Efficient sync (not implemented yet)#

Pull Protocol#

Goals:

  • Protocol can be interrupted and resumed later
  • Nothing breaks if the documents change in the middle of syncing (e.g. because the user edits something).
  • This protocol can be running in parallel, syncing with several peers at the same time

Challenges:

  • We can't pre-compute a giant Merkle Tree because each peer might request a different subset of the data using a sync query
  • This is more than just set replication, because documents are mutable, so we need to include the document timestamps in there somewhere so we can know which one is newer.

Overview

  • Client asks for documents in batches of 1000
  • Server sends minimal details about the documents
  • Client figures out which ones it needs and asks for the full documents
// client pull
Client:
Tell me timestamps for the first 1000 documents that match my incoming query {...}.
Server:
I will query my docs that match the client's incoming query AND server's outgoing query, limit 1000.
return [
{path: '...', author: '...', timestamp: 15000000},
{path: '...', author: '...', timestamp: 15000000},
...
]
Client:
I will figure out which of those are completely new to me,
or newer than an existing doc that I have.
I will ask for details on the ones I need.
Client:
Tell me details for [{path: '...', author: '...'}, {...}]
Server:
return the complete documents
Client:
I have now finished the first batch of 1000.
Tell me timestamps for documents that match my incoming query,
and are sorted after the last one you sent {path: '...', author: '...'}.
Server:
(same as above)
Repeat until server returns an emtpy array.

Push protocol#

TODO. It's almost the same as above but with the roles reversed.

Notes and optimization ideas#

  • The default sort order is alphabetical by path.
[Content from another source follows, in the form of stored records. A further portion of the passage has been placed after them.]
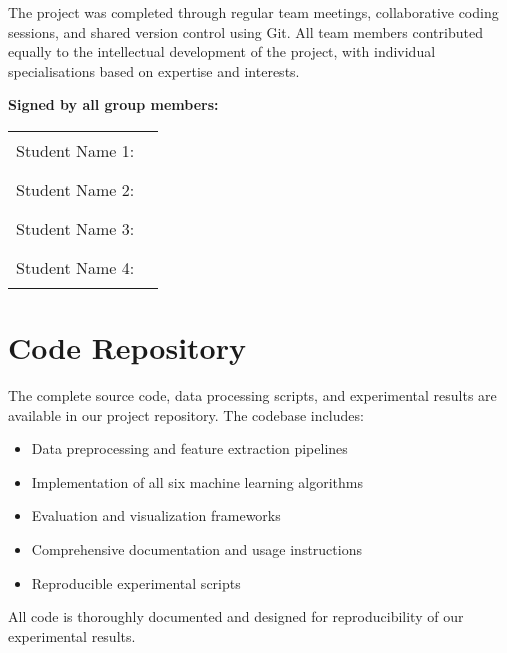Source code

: \documentclass[11pt,a4paper]{article}
\begin{document}
The project was completed through regular team meetings, collaborative coding sessions, and shared version control using Git. All team members contributed equally to the intellectual development of the project, with individual specialisations based on expertise and interests.

\textbf{Signed by all group members:}

\vspace{1cm}

\begin{tabular}{ll}
    Student Name 1: & \rule{6cm}{0.4pt} \\[1cm]
    Student Name 2: & \rule{6cm}{0.4pt} \\[1cm]
    Student Name 3: & \rule{6cm}{0.4pt} \\[1cm]
    Student Name 4: & \rule{6cm}{0.4pt} \\
\end{tabular}

\section{Code Repository}

The complete source code, data processing scripts, and experimental results are available in our project repository. The codebase includes:

\begin{itemize}
    \item Data preprocessing and feature extraction pipelines
    \item Implementation of all six machine learning algorithms
    \item Evaluation and visualization frameworks
    \item Comprehensive documentation and usage instructions
    \item Reproducible experimental scripts
\end{itemize}

All code is thoroughly documented and designed for reproducibility of our experimental results.
\end{document}
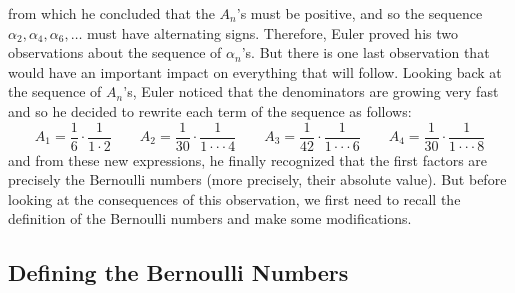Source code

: from which he concluded that the $A_n$'s must be positive, and so the sequence $\alpha_2, \alpha_4, \alpha_6, \dots$ must have alternating signs. Therefore, Euler proved his two observations about the sequence of $\alpha_n$'s. But there is one last observation that would have an important impact on everything that will follow. Looking back at the sequence of $A_n$'s, Euler noticed that the denominators are growing very fast and so he decided to rewrite each term of the sequence as follows:
$$A_1 = \frac{1}{6}\cdot \frac{1}{1\cdot 2} \qquad A_2 = \frac{1}{30}\cdot\frac{1}{1\cdot\cdot\cdot 4} \qquad A_3 = \frac{1}{42}\cdot\frac{1}{1\cdot\cdot\cdot 6} \qquad A_4 = \frac{1}{30}\cdot\frac{1}{1\cdot\cdot\cdot 8}$$
and from these new expressions, he finally recognized that the first factors are precisely the Bernoulli numbers (more precisely, their absolute value). But before looking at the consequences of this observation, we first need to recall the definition of the Bernoulli numbers and make some modifications.

\subsection*{Defining the Bernoulli Numbers}

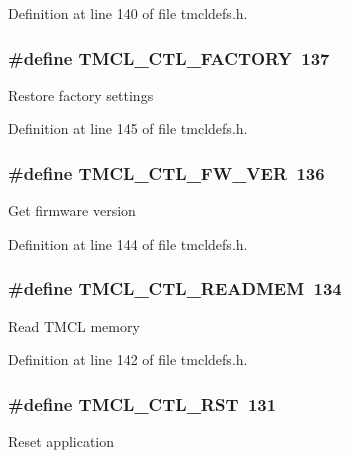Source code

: Definition at line 140 of file tmcldefs.h.\hypertarget{group__CTLFuncs_gab41e9c01de441b30b228801e51243895}{
\subsubsection[{TMCL\_\-CTL\_\-FACTORY}]{\setlength{\rightskip}{0pt plus 5cm}\#define TMCL\_\-CTL\_\-FACTORY~137}}
\label{group__CTLFuncs_gab41e9c01de441b30b228801e51243895}
Restore factory settings 

Definition at line 145 of file tmcldefs.h.\hypertarget{group__CTLFuncs_gaac0228cc9a707b904b510de74a7fb505}{
\subsubsection[{TMCL\_\-CTL\_\-FW\_\-VER}]{\setlength{\rightskip}{0pt plus 5cm}\#define TMCL\_\-CTL\_\-FW\_\-VER~136}}
\label{group__CTLFuncs_gaac0228cc9a707b904b510de74a7fb505}
Get firmware version 

Definition at line 144 of file tmcldefs.h.\hypertarget{group__CTLFuncs_ga9d883e9bae5236c285877f884bb8a613}{
\subsubsection[{TMCL\_\-CTL\_\-READMEM}]{\setlength{\rightskip}{0pt plus 5cm}\#define TMCL\_\-CTL\_\-READMEM~134}}
\label{group__CTLFuncs_ga9d883e9bae5236c285877f884bb8a613}
Read TMCL memory 

Definition at line 142 of file tmcldefs.h.\hypertarget{group__CTLFuncs_ga433f27b92ba499465f7eab488fbd3cea}{
\subsubsection[{TMCL\_\-CTL\_\-RST}]{\setlength{\rightskip}{0pt plus 5cm}\#define TMCL\_\-CTL\_\-RST~131}}
\label{group__CTLFuncs_ga433f27b92ba499465f7eab488fbd3cea}
Reset application 

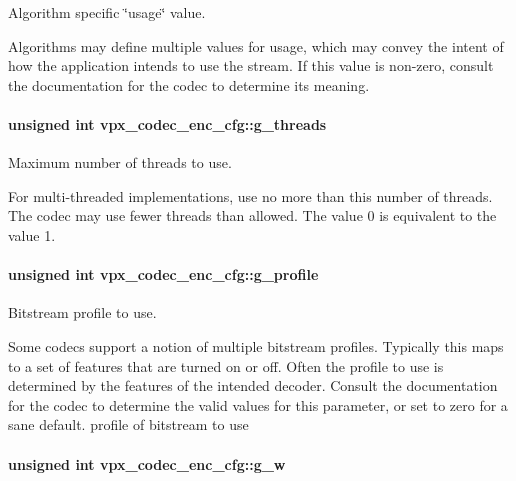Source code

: \-Algorithm specific \char`\"{}usage\char`\"{} value. 

\-Algorithms may define multiple values for usage, which may convey the intent of how the application intends to use the stream. \-If this value is non-\/zero, consult the documentation for the codec to determine its meaning. \hypertarget{structvpx__codec__enc__cfg_aff9d8d458c45c95dd542603210ba2b8b}{
\paragraph[{g\-\_\-threads}]{\setlength{\rightskip}{0pt plus 5cm}unsigned int {\bf vpx\-\_\-codec\-\_\-enc\-\_\-cfg\-::g\-\_\-threads}}}\label{structvpx__codec__enc__cfg_aff9d8d458c45c95dd542603210ba2b8b}


\-Maximum number of threads to use. 

\-For multi-\/threaded implementations, use no more than this number of threads. \-The codec may use fewer threads than allowed. \-The value 0 is equivalent to the value 1. \hypertarget{structvpx__codec__enc__cfg_a3d7fe3a8b237338c094d5a956a41804d}{
\paragraph[{g\-\_\-profile}]{\setlength{\rightskip}{0pt plus 5cm}unsigned int {\bf vpx\-\_\-codec\-\_\-enc\-\_\-cfg\-::g\-\_\-profile}}}\label{structvpx__codec__enc__cfg_a3d7fe3a8b237338c094d5a956a41804d}


\-Bitstream profile to use. 

\-Some codecs support a notion of multiple bitstream profiles. \-Typically this maps to a set of features that are turned on or off. \-Often the profile to use is determined by the features of the intended decoder. \-Consult the documentation for the codec to determine the valid values for this parameter, or set to zero for a sane default. profile of bitstream to use \hypertarget{structvpx__codec__enc__cfg_a5c165f5b41ca1158f2883983a2b7709c}{
\paragraph[{g\-\_\-w}]{\setlength{\rightskip}{0pt plus 5cm}unsigned int {\bf vpx\-\_\-codec\-\_\-enc\-\_\-cfg\-::g\-\_\-w}}}\label{structvpx__codec__enc__cfg_a5c165f5b41ca1158f2883983a2b7709c}


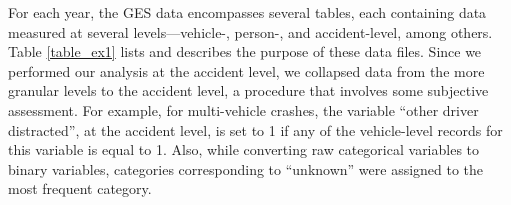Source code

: For each year, the GES data encompasses several tables, each containing data
measured at several levels---vehicle-, person-, and accident-level,
among others. Table \ref{table_ex1} lists and describes the purpose of these data files. Since we performed our analysis at the accident level, we collapsed data from the more granular levels to the accident level, a procedure that involves some subjective assessment. For example, for multi-vehicle crashes, the variable ``other driver distracted'', at the accident level, is set to 1 if any of the vehicle-level records for this variable is equal to 1. Also, while converting raw categorical variables to binary variables, categories corresponding to ``unknown'' were assigned to the most frequent category.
This could be configurable. The receiving peer should declare its desired sort order in its incoming sync query. Other choices could be oldest-first and newest-first (by document.timestamp).
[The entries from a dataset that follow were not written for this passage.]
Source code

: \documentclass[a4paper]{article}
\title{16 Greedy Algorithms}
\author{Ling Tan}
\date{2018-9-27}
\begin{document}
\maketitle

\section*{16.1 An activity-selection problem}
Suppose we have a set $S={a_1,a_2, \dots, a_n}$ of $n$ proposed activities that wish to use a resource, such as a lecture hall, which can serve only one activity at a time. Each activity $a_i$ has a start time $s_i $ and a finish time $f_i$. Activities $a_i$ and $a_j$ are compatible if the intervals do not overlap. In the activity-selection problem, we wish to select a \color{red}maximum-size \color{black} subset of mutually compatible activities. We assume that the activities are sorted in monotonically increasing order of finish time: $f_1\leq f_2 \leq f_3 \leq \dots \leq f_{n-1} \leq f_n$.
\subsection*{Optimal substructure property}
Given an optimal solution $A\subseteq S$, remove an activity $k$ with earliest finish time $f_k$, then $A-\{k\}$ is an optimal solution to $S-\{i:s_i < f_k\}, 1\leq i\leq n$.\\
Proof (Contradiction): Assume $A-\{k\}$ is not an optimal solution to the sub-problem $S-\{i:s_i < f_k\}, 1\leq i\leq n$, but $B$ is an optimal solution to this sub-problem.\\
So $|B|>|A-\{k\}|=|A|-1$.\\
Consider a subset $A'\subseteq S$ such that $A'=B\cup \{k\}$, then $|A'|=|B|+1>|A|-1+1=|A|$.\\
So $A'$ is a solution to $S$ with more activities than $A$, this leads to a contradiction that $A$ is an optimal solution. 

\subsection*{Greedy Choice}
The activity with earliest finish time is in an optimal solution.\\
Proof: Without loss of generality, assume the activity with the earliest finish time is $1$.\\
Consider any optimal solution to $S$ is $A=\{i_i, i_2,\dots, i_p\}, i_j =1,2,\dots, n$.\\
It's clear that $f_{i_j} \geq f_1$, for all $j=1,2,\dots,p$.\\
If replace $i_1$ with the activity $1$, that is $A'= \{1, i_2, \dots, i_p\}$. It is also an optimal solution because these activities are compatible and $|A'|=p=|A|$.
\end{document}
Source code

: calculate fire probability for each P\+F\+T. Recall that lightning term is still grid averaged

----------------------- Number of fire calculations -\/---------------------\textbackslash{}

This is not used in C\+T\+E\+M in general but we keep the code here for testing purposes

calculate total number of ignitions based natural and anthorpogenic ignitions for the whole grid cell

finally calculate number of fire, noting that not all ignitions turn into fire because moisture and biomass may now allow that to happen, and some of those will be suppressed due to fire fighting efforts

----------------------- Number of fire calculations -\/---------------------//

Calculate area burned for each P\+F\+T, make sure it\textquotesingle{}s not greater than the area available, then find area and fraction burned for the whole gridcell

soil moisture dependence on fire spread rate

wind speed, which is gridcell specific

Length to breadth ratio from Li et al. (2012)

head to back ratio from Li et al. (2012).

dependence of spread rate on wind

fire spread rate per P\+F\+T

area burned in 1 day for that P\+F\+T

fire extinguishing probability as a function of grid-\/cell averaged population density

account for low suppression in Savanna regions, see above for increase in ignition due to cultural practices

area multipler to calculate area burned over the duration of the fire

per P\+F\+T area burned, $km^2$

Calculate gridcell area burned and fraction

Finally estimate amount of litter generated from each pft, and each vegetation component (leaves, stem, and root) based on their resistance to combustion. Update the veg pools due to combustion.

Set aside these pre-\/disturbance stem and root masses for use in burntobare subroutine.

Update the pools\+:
  • The client could predict the server's list of {path,author,timestamp}. The server can send just the sha256 hash of this list, and the client will know if it matches its own prediction. For this to work:

    • We need to define how to encode the list before hashing it. JSON is not deterministic enough.
    • The client will have to ask the server for its outgoing sync query, and both sides will have to query and sort results in exactly the same way.
  • When the client requests full details of some documents, it can combine its requests into several range queries like {path_gte: "/wiki/Banana", path_lte: "/wiki/Grape"}

  • Peers could keep track of an additional property of documents, "timestamp received by me", which would increase monotonically within each peer. Peers could then remember "Last time I talked to Peer X, they gave me a doc they received at 17227308273. Now I can resume from that point".

    • Peers would have to remember each other by device ID, not just by author address.
    • This only works if syncing sorted oldest-first by timestampReceived, and if the sync query has not changed. Otherwise you might have a gap in the documents which would never be filled.
    • If a peer does something drastic like removing a workspace and adding it back again, they might need to reset their deviceID.
    • There is reduced privacy if you can know a device's deviceID and the timestampReceived of its documents. You could figure out which device is the original source for a document by comparing those timestamps, and you could learn when a user is on their phone, their home computer or work computer.